Report all lines from the entries below in which "подготовительную" appears.

▶ _Excerpts from a dataset_
━━━━━━━━━━━━━━━━━━━━━━━━━━━━━━
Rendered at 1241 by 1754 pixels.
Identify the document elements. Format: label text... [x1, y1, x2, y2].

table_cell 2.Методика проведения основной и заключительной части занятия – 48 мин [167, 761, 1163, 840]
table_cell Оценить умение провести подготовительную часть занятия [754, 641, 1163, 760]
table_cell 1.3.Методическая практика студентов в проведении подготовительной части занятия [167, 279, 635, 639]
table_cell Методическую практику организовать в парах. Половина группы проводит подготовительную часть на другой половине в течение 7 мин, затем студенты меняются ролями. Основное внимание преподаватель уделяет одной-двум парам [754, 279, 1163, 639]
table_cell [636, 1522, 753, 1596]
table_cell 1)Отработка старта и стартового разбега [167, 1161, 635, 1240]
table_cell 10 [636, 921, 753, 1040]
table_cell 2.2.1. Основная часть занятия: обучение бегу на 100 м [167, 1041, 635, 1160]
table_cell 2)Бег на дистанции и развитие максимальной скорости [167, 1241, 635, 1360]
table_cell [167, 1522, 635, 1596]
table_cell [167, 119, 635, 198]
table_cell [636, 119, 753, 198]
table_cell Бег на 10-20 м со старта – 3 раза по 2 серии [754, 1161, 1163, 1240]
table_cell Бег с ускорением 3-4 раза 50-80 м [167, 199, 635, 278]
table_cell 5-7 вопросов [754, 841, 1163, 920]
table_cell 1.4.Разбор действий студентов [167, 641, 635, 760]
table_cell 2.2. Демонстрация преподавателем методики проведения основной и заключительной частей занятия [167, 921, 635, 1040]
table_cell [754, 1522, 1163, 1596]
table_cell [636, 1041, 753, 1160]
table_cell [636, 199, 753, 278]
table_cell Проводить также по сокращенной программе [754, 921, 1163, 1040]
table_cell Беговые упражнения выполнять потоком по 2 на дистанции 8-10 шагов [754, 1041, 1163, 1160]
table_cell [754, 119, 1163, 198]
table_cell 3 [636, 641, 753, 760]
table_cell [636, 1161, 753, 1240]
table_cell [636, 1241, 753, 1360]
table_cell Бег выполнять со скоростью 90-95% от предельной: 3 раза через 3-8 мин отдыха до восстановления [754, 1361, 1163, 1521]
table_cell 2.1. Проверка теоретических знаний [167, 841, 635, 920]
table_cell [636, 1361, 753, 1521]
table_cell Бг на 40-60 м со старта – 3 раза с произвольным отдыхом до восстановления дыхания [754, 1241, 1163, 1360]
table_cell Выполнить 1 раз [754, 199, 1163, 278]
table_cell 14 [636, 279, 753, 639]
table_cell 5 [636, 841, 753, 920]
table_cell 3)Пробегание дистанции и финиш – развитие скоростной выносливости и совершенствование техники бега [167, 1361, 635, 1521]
━━━━━━━━━━━━━━━━━━━━━━━━━━━━━━
▶ _Result_
table_cell Оценить умение провести подготовительную часть занятия [754, 641, 1163, 760]
table_cell Методическую практику организовать в парах. Половина группы проводит подготовительную часть на другой половине в течение 7 мин, затем студенты меняются ролями. Основное внимание преподаватель уделяет одной-двум парам [754, 279, 1163, 639]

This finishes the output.